While hundreds of Lowcountry students will be earning some college credits while in high school this year, a select group of Charleston County students will be taking that to a whole new level at ECHS.
Early College High School is a small, personalized learning program for students enrolled in Charleston County School District. ECHS is a partnership between Charleston County School District and Trident Technical College. Early College High School will serve students who have the academic potential, desire, and determination to be successful in high school and beyond.
One hundred students were chosen for the inaugural year, and for the first time in Charleston County, high school classes will not be on a high school campus. Instead, the students will spend four years at Trident Technical College's Palmer Campus in downtown Charleston.

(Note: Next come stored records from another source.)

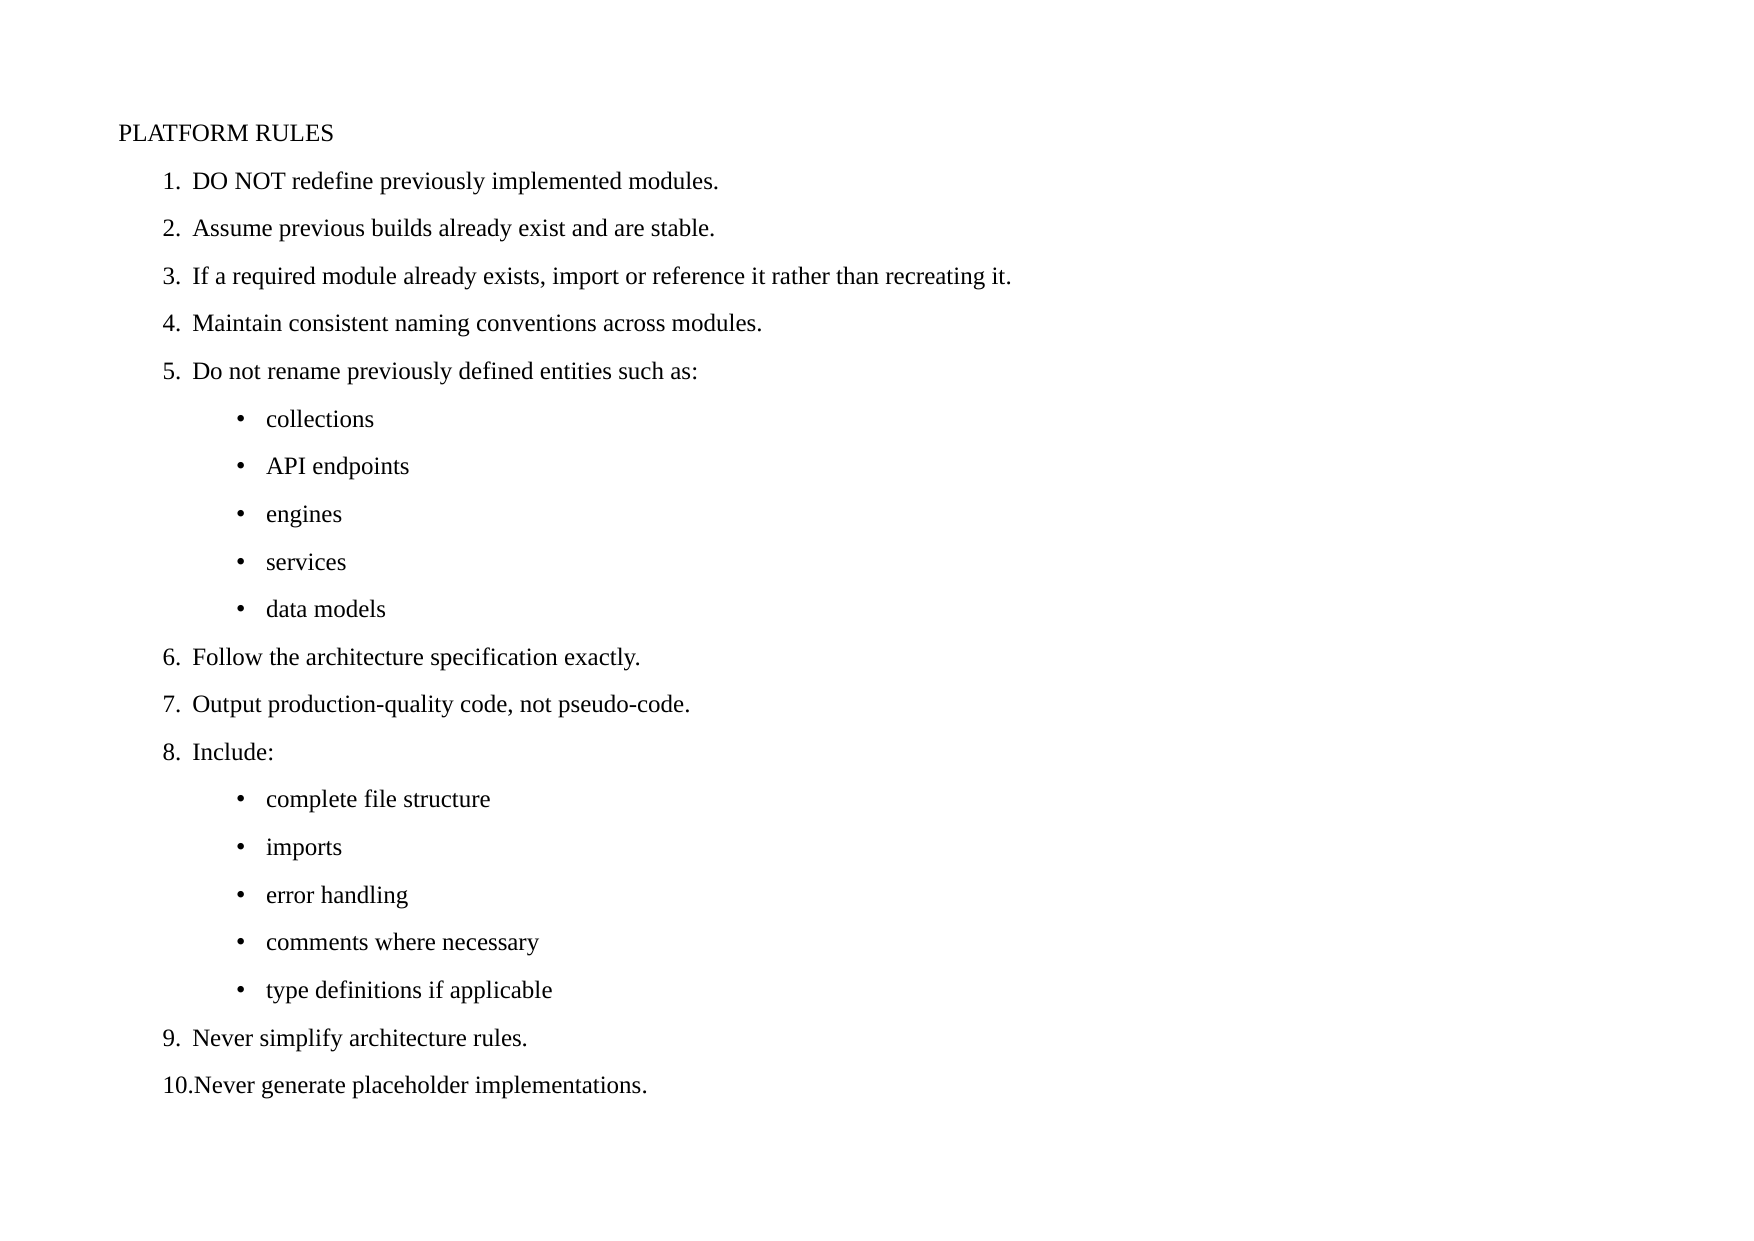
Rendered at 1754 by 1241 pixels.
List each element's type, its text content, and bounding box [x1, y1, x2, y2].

list Never simplify architecture rules. [162, 1023, 1636, 1051]
list services [236, 547, 1636, 575]
list engines [236, 499, 1636, 528]
list type definitions if applicable [236, 975, 1636, 1004]
list API endpoints [236, 451, 1636, 480]
list Follow the architecture specification exactly. [162, 642, 1636, 671]
list error handling [236, 880, 1636, 908]
list comments where necessary [236, 927, 1636, 956]
list If a required module already exists, import or reference it rather than recreating it. [162, 261, 1636, 290]
list collections [236, 404, 1636, 432]
list Maintain consistent naming conventions across modules. [162, 308, 1636, 337]
list Never generate placeholder implementations. [162, 1070, 1636, 1099]
list Assume previous builds already exist and are stable. [162, 213, 1636, 242]
list data models [236, 594, 1636, 623]
list imports [236, 832, 1636, 861]
list complete file structure [236, 784, 1636, 813]
list Do not rename previously defined entities such as: [162, 356, 1636, 385]
list DO NOT redefine previously implemented modules. [162, 166, 1636, 194]
text PLATFORM RULES [118, 118, 1636, 147]
list Include: [162, 737, 1636, 766]
list Output production-quality code, not pseudo-code. [162, 689, 1636, 718]
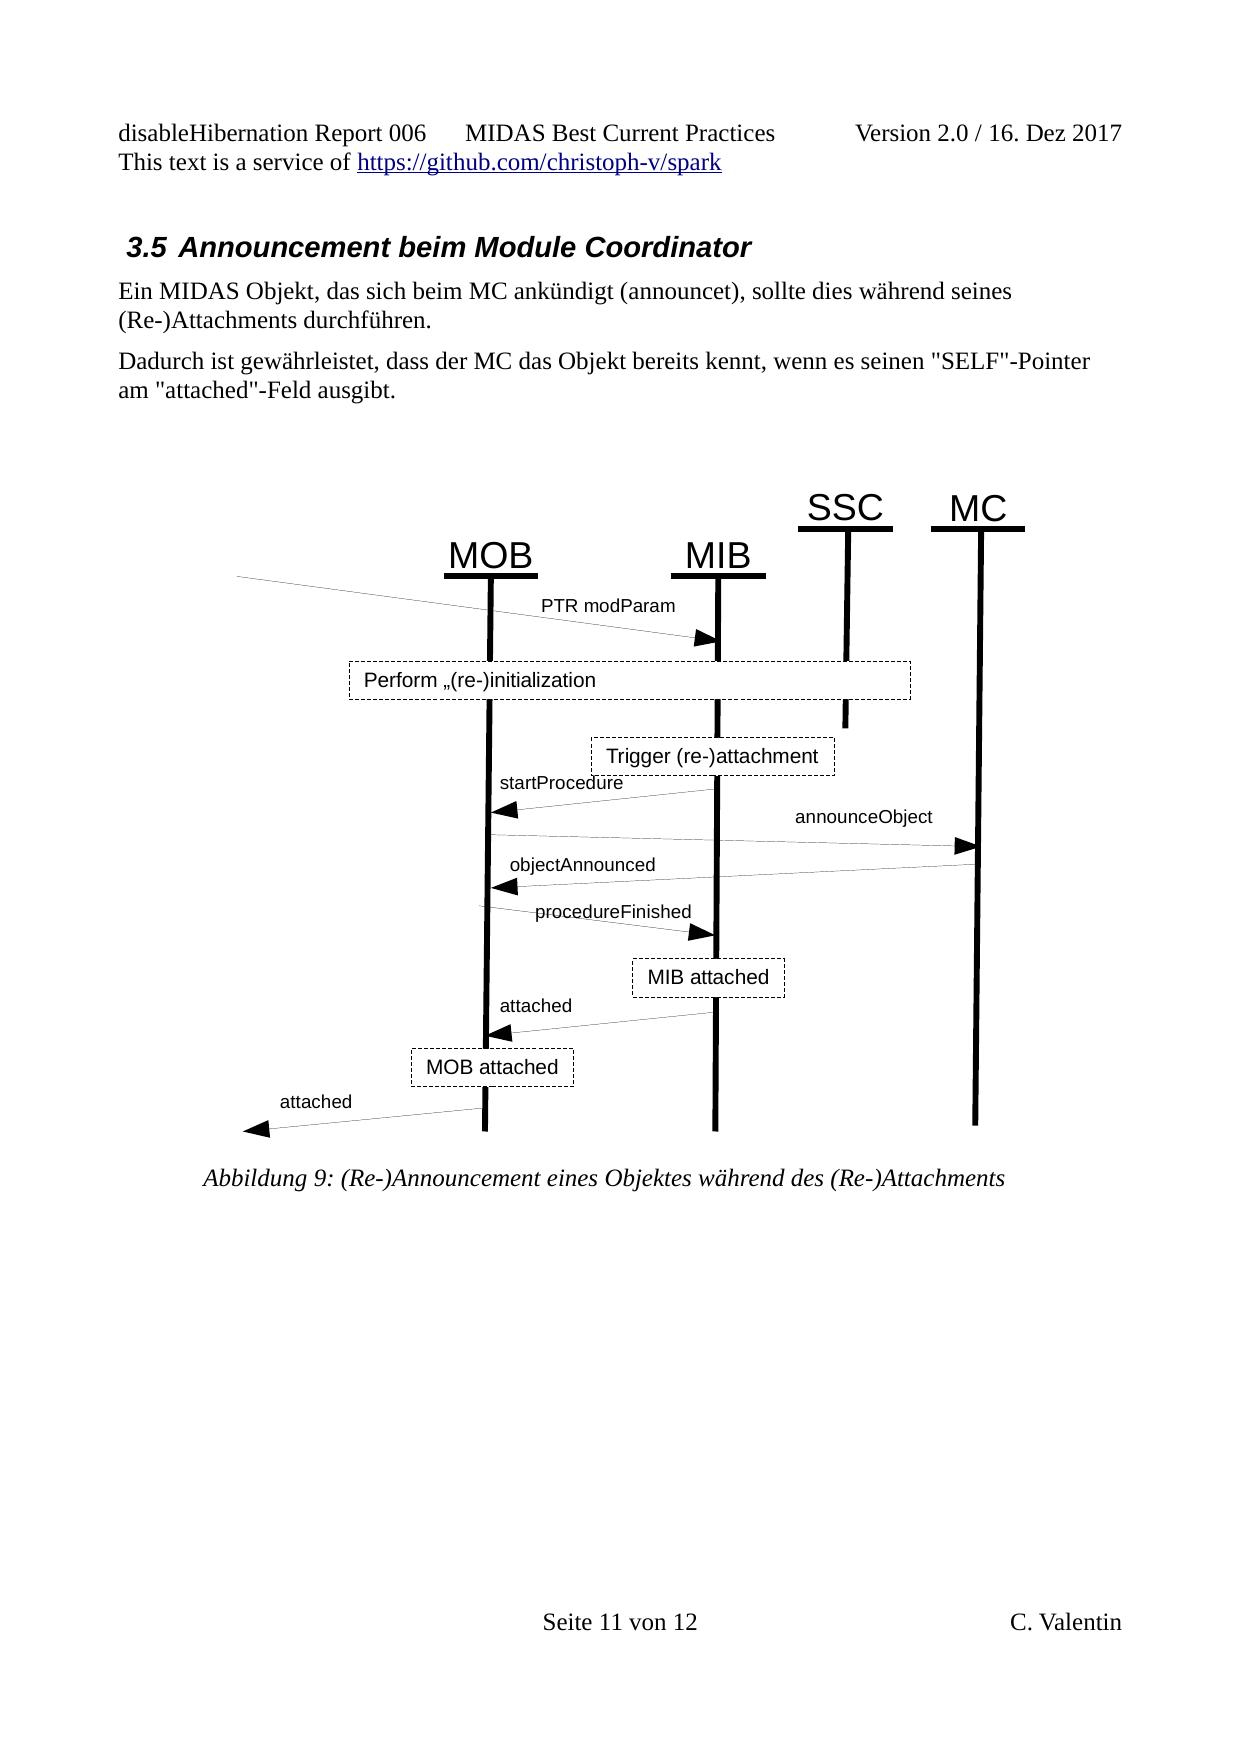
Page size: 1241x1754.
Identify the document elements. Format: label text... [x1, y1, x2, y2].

subtitle Announcement beim Module Coordinator [118, 230, 1122, 264]
text Abbildung 9: (Re-)Announcement eines Objektes während des (Re-)Attachments [203, 1163, 1037, 1192]
text Ein MIDAS Objekt, das sich beim MC ankündigt (announcet), sollte dies während seines (Re-)Attachments durchführen. [118, 276, 1122, 334]
text Dadurch ist gewährleistet, dass der MC das Objekt bereits kennt, wenn es seinen "SELF"-Pointer am "attached"-Feld ausgibt. [118, 346, 1122, 404]
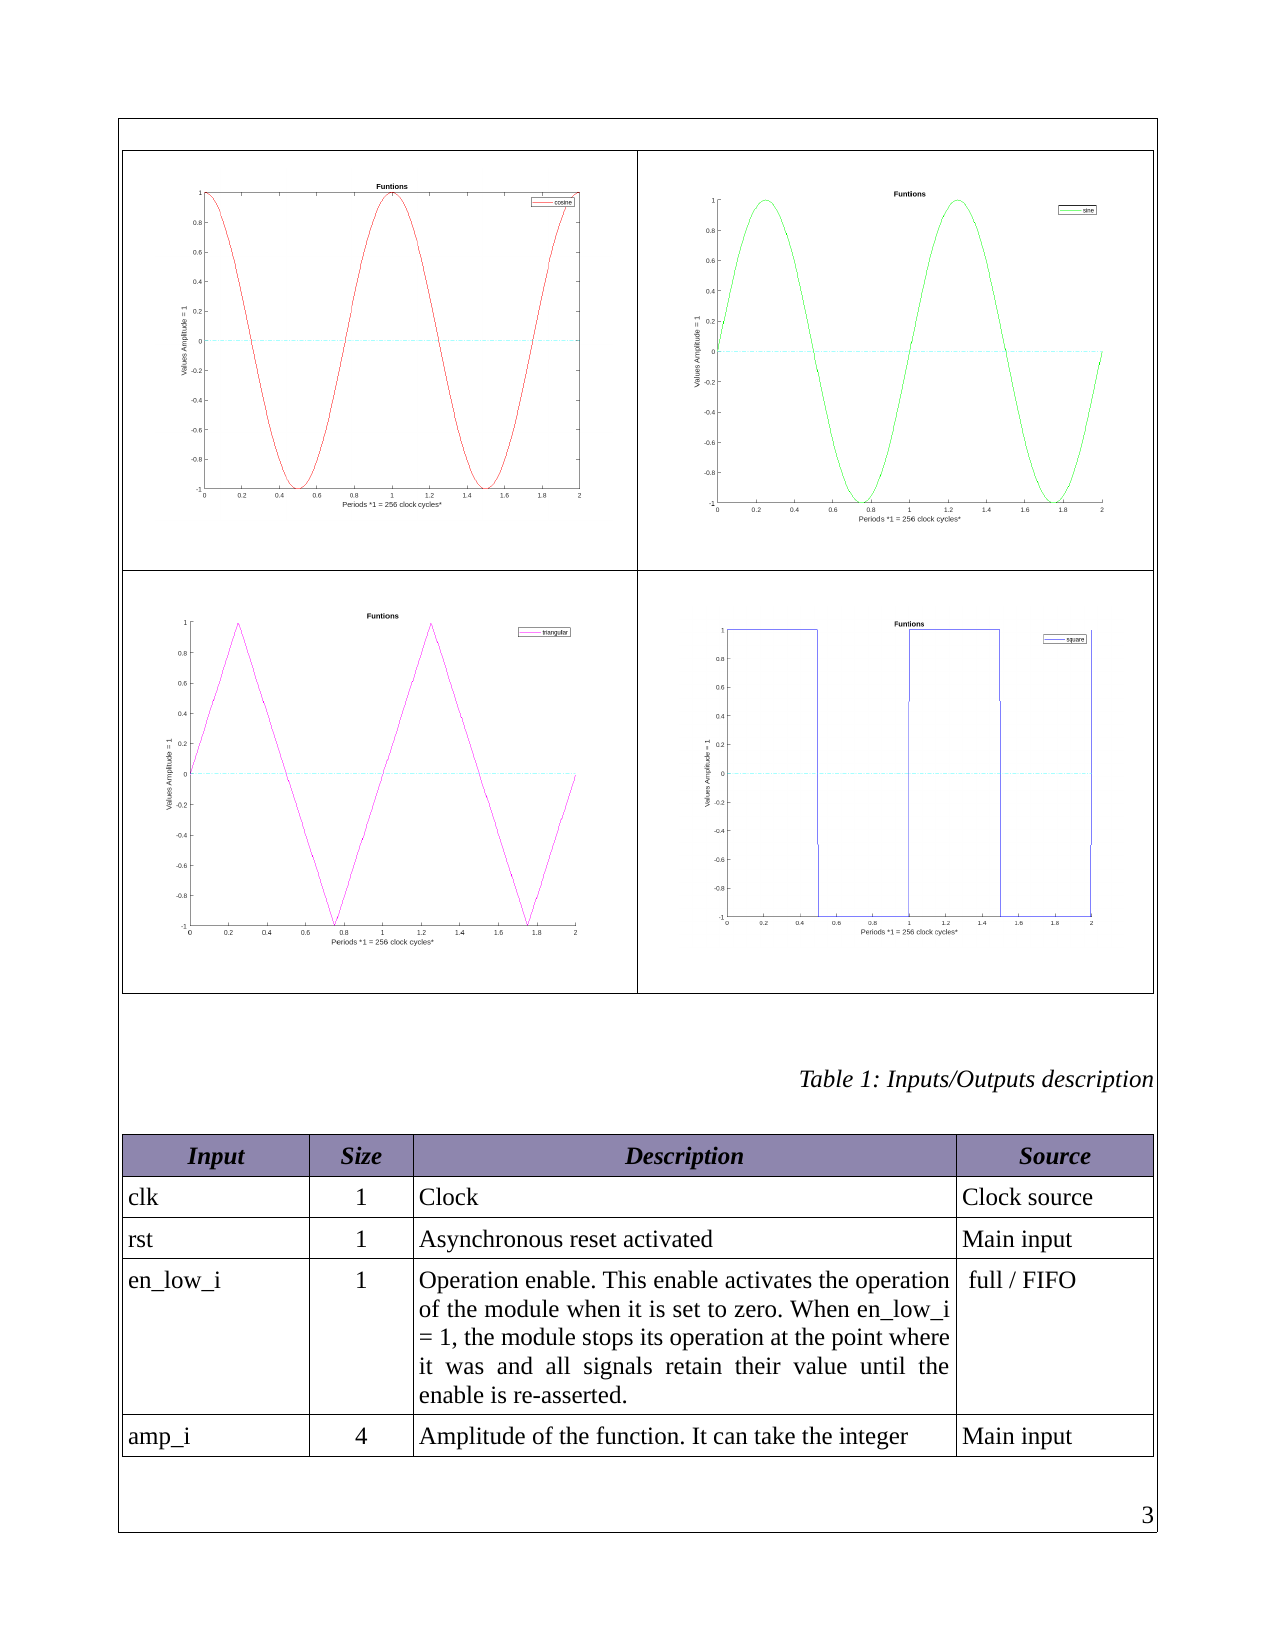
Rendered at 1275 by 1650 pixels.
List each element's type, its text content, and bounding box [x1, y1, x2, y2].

While earning their high school diplomas, they will also have the chance to earn Associate's Degrees while learning on a college campus. It's a boost for kids who would be the first in their family to attend college.
"By coming onto campus and taking classes here, they see that it's possible, then parents see it's possible and sometimes parents come and enroll, too." Amy Hudock, Ph.D., said.
Members of this year's inaugural class spent time this week in the classroom, learning the ropes so they'll be ready on the first official day of school.
Sincere Williams, part of the first class, likes the small class size. "You know college is expensive," Williams said. The chance to earn college credit was one reason he applied to the school. He won't be taking college classes right away. Part of the freshman year, the students will learn to master skills they will need for college.
Vanessa Denney, ECHS Director, said those skills include learning how to collaborate with others, as well as learning organizational, writing, and inquiry skills.
Some students will be able to join college classes as early as the second semester of their sophomore years and can complete two years of college credit at no cost while earning their high school diplomas.
"There's no reason that all of them could not be completely successful and earn their full Associate's by the end of their high school four years," Denney said.
Shaving off two years of a college education is an advantage that drew 280 applicants to the program in this first year. Students were selected for ability as well as ambition. The school will add grade levels in the years to come, with the first class graduating in 2021.
This is neither a magnet nor charter school but is a program similar to one operating at Horry-Georgetown Tech.
The Charleston County School district provides busing to ECHS classes at the Trident Tech Palmer Campus in downtown Charleston.
While the school doesn't have sports, these students are able to participate in their neighborhood schools.